I am a scientist and have spent my working life researching how to get rid of toxic byproducts when using different types of fuel. At the clean-coal facility at the University of Witwatersrand in Johannesburg, we have done just that. We remove much of the dirt from the coal before it even enters the furnace, redesigning ovens to produce more heat and less fumes, and capturing what’s left, then harvesting elements for sale as byproducts.
I have overseen masters and doctoral degrees for academics from across Africa who have the same dream, and we liaise with like-minded schools in the US, Europe, Latin America, Asia and Australia.
The engineers and scientists we work with around the world are not tub-thumpers or activists. They are scholars doing peer-reviewed work on clean coal. Think of the smoky old cars we had in the 50s, and the early jet engines. Fast forward to unleaded fuel and energy-efficient planes: neither is anywhere near as clean as the new way of using coal.
Across Africa, firewood is still the most common source of energy for warmth and cooking, and it comes at a terrible cost to nature. By this I do not mean just the loss of trees, but habitats destroyed for everything from insects to elephants. West Africa has cut down an estimated 90 per cent of its forest. According to the Worldwide Fund for Nature, Kenya and Tanzania have done the same with their coastal forests. Logging also has a huge effect on weather patterns and the environment.
Why does this continue? A major contributor is the lack of electricity. If we want to save our forest then the only way in Africa is by connecting homes to mains electricity. That means for those countries that continue to use fossil fuel and especially coal, we must put money and research into a clean burn.

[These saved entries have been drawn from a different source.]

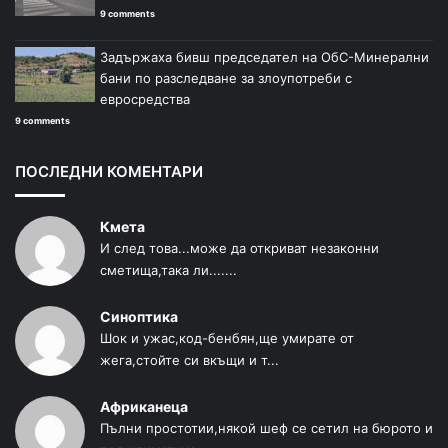
9 comments
Задържаха бивш председател на ОбС-Минерални
бани по разследване за злоупотреби с
евросредства
9 comments
ПОСЛЕДНИ КОМЕНТАРИ
Кмета
И след това...може да откриват незаконни
сметища,така ли.......
Синоптика
Шок и ужас,код-бенбян,ще умирате от
жега,стойте си вкъщи и т...
Африканеца
Пълни простотии,някой шеф се сетил на бюрото и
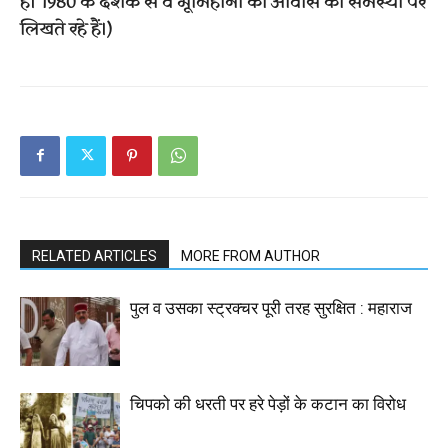
हैं। 1980 के दशक से वे भूमिहीनों की आवास की समस्या पर
लिखते रहे हैं।)
RELATED ARTICLES
MORE FROM AUTHOR
पुल व उसका स्ट्रक्चर पूरी तरह सुरक्षित : महाराज
चिपको की धरती पर हरे पेड़ों के कटान का विरोध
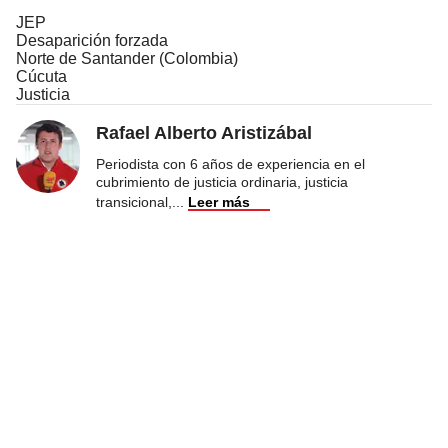
JEP
Desaparición forzada
Norte de Santander (Colombia)
Cúcuta
Justicia
Rafael Alberto Aristizábal
Periodista con 6 años de experiencia en el
cubrimiento de justicia ordinaria, justicia
transicional,
...
Leer más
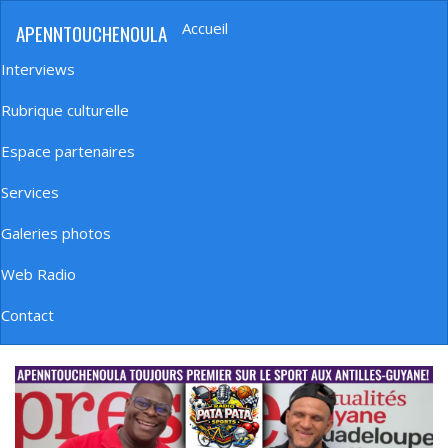
Aller
Accueil
APENNTOUCHENOULA
au
Navigation
contenu
principale
Interviews
principal
Rubrique culturelle
Espace partenaires
Services
Galeries photos
Web Radio
Contact
banniere_img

In northern Mozambique, the world’s biggest new gas field is being opened up with a jump in jobs and wealth. Do we tell them to stop? And would the government in Maputo listen? Mozambique has one of the world’s largest coal mines at Moatize, earning millions in foreign exchange. Should we bomb it? Angola and Nigeria earn almost all their income from oil. Will they shut the wells? Will Saudi or Venezuela?

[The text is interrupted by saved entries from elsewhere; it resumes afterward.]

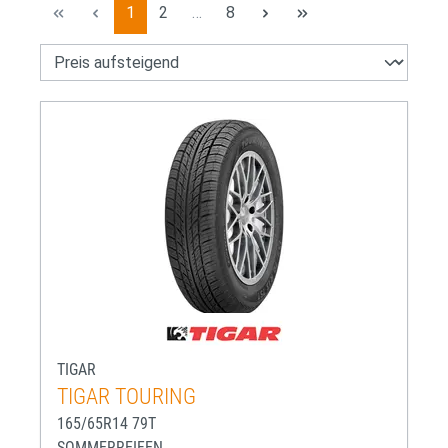
Seite
Seite
Seite
1
2
…
8
TIGAR
TIGAR TOURING
165/65R14 79T
SOMMERREIFEN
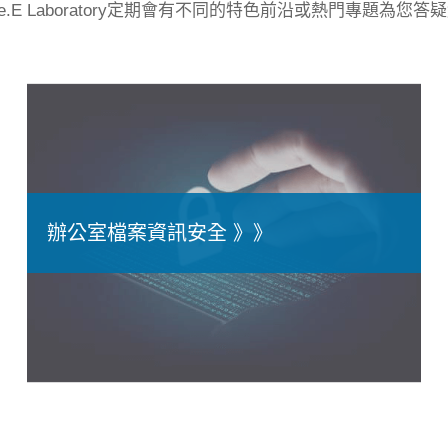
ne.E Laboratory定期會有不同的特色前沿或熱門專題為您答
辦公室檔案資訊安全 》》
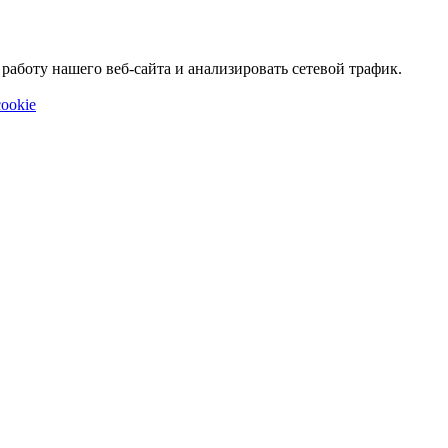
аботу нашего веб-сайта и анализировать сетевой трафик.
ookie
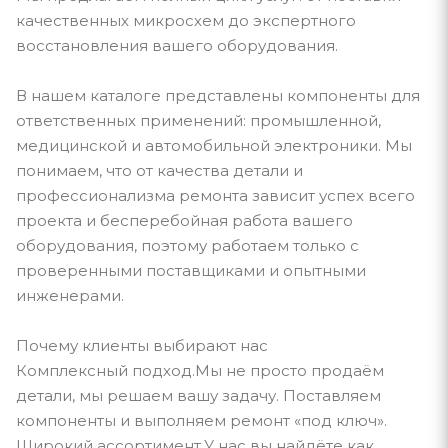
качественных микросхем до экспертного
восстановления вашего оборудования.
В нашем каталоге представлены компоненты для
ответственных применений: промышленной,
медицинской и автомобильной электроники. Мы
понимаем, что от качества детали и
профессионализма ремонта зависит успех всего
проекта и бесперебойная работа вашего
оборудования, поэтому работаем только с
проверенными поставщиками и опытными
инженерами.
Почему клиенты выбирают нас
Комплексный подход.Мы не просто продаём
детали, мы решаем вашу задачу. Поставляем
компоненты и выполняем ремонт «под ключ».
Широкий ассортимент.У нас вы найдёте как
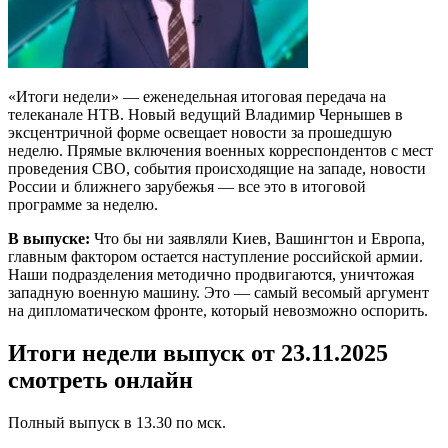
«Итоги недели» — еженедельная итоговая передача на
телеканале НТВ. Новый ведущий Владимир Чернышев в
эксцентричной форме освещает новости за прошедшую
неделю. Прямые включения военных корреспондентов с мест
проведения СВО, события происходящие на западе, новости
России и ближнего зарубежья — все это в итоговой
программе за неделю.
В выпуске:
Что бы ни заявляли Киев, Вашингтон и Европа,
главным фактором остается наступление российской армии.
Наши подразделения методично продвигаются, уничтожая
западную военную машину. Это — самый весомый аргумент
на дипломатическом фронте, который невозможно оспорить.
Итоги недели выпуск от 23.11.2025
смотреть онлайн
Полный выпуск в 13.30 по мск.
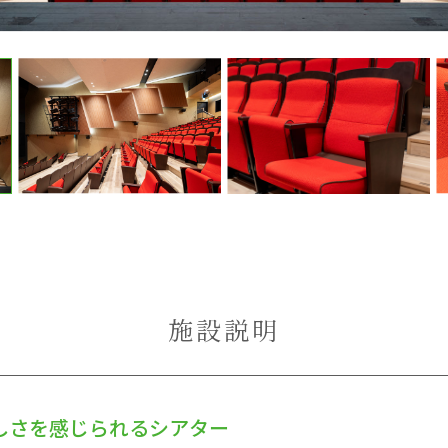
施設説明
しさを感じられるシアター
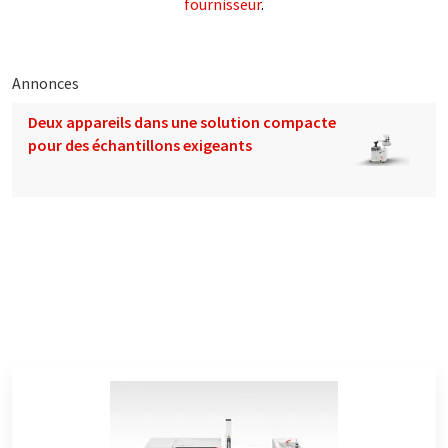
fournisseur
.
Annonces
Deux appareils dans une solution compacte
pour des échantillons exigeants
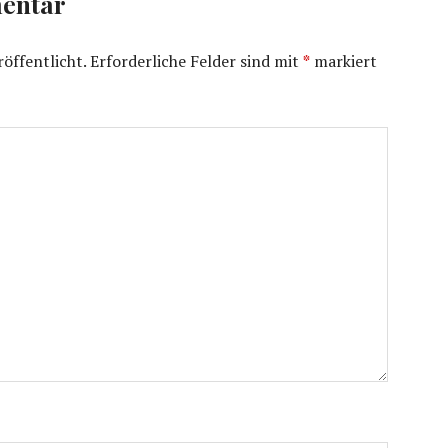
entar
öffentlicht.
Erforderliche Felder sind mit
*
markiert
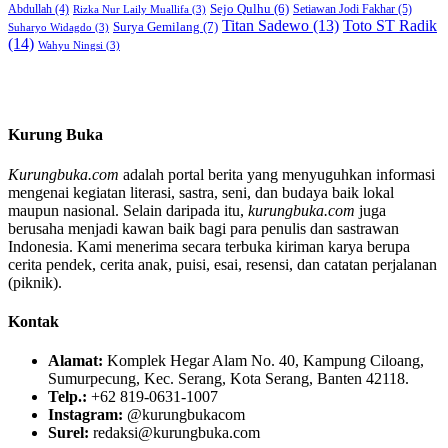
Sejo Qulhu
(6)
Setiawan Jodi Fakhar
(5)
Abdullah
(4)
Rizka Nur Laily Muallifa
(3)
Titan Sadewo
(13)
Toto ST Radik
Surya Gemilang
(7)
Suharyo Widagdo
(3)
(14)
Wahyu Ningsi
(3)
Kurung Buka
Kurungbuka.com
adalah portal berita yang menyuguhkan informasi
mengenai kegiatan literasi, sastra, seni, dan budaya baik lokal
maupun nasional. Selain daripada itu,
kurungbuka.com
juga
berusaha menjadi kawan baik bagi para penulis dan sastrawan
Indonesia. Kami menerima secara terbuka kiriman karya berupa
cerita pendek, cerita anak, puisi, esai, resensi, dan catatan perjalanan
(piknik).
Kontak
Alamat:
Komplek Hegar Alam No. 40, Kampung Ciloang,
Sumurpecung, Kec. Serang, Kota Serang, Banten 42118.
Telp.:
+62 819-0631-1007
Instagram:
@kurungbukacom
Surel:
redaksi@kurungbuka.com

From undergrad students to post-doctoral theses, when I mark papers and essays, my question is, ‘Are you writing about the real world, or a philosophical one that doesn’t exist?’ That’s the question for anyone with an opinion on pollution, conservation and how to better serve humanity. In a pretend world, you can alter the model any way you like to accommodate some theory or other. But in the real one, we’re stuck with poverty, unemployment and ego-centric politicians. Plus, of course, voters who are shouting for a better life. In Africa jobs are almost impossible to create without industry, and industry needs power.
Perhaps, like Morocco, you turn to the private sector. Or like Kenya you use geo-thermal energy while investing in large-scale wind and solar. Tragically, these success stories are way too few. Mozambique is among the world’s top 20 power exporters, but only a third of its own people have the lights on. In Chad, Burundi and Burkina Faso it’s fewer than one in five.

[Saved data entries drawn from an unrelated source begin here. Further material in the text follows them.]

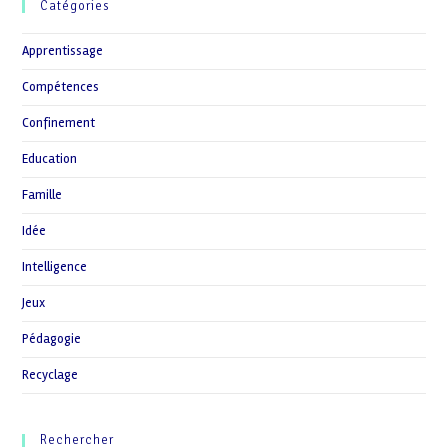
Catégories
Apprentissage
Compétences
Confinement
Education
Famille
Idée
Intelligence
Jeux
Pédagogie
Recyclage
Rechercher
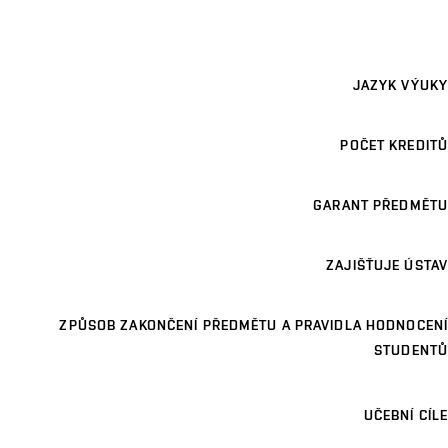
JAZYK VÝUKY
POČET KREDITŮ
GARANT PŘEDMĚTU
ZAJIŠŤUJE ÚSTAV
ZPŮSOB ZAKONČENÍ PŘEDMĚTU A PRAVIDLA HODNOCENÍ
STUDENTŮ
UČEBNÍ CÍLE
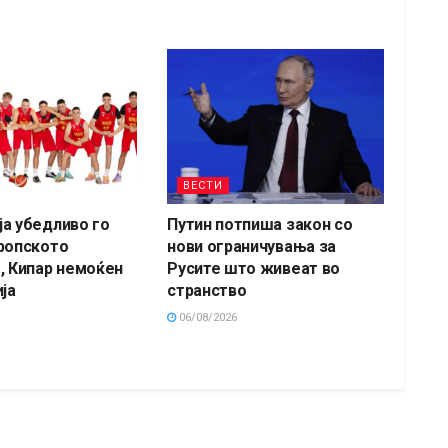
ВЕСТИ
а убедливо го
Путин потпиша закон со
ропското
нови ограничувања за
, Кипар немоќен
Русите што живеат во
ја
странство
06/08/2026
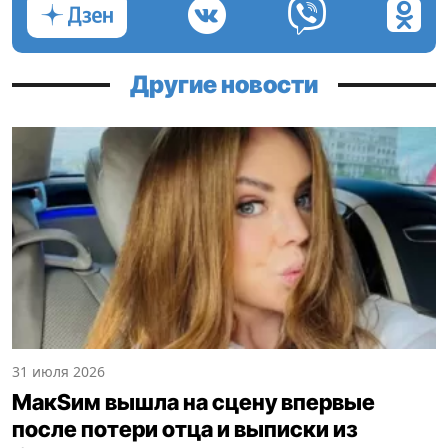
Другие новости
31 июля 2026
МакSим вышла на сцену впервые
после потери отца и выписки из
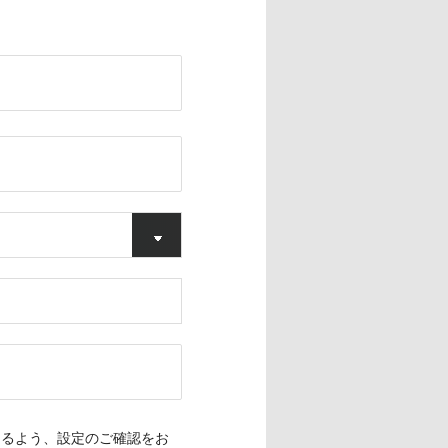
できるよう、設定のご確認をお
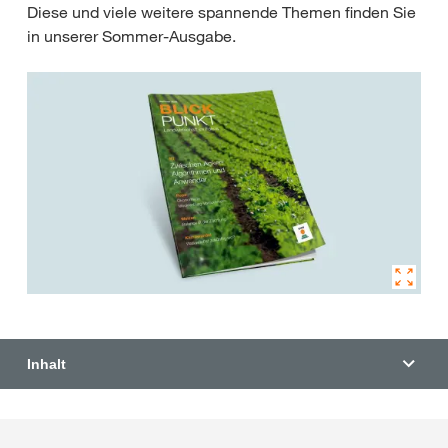
Diese und viele weitere spannende Themen finden Sie
in unserer Sommer-Ausgabe.
Inhalt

Changing this is vital. Africa has massive potential for wind, solar and hydro. It also has billions of tons of coal in the ground and vast reserves of oil and gas. The scarce resource is forest.
There is no choice but to electrify, and we can help Africa down that road. But we must treat Africans as equal partners, not children to be scolded into submission.
I don’t know when the use of coal and other fossil fuels will end, but it’s not any time soon. Until then, we must improve technology for wind, solar and hydro. But we also need to make sure every lump of coal has a clean burn.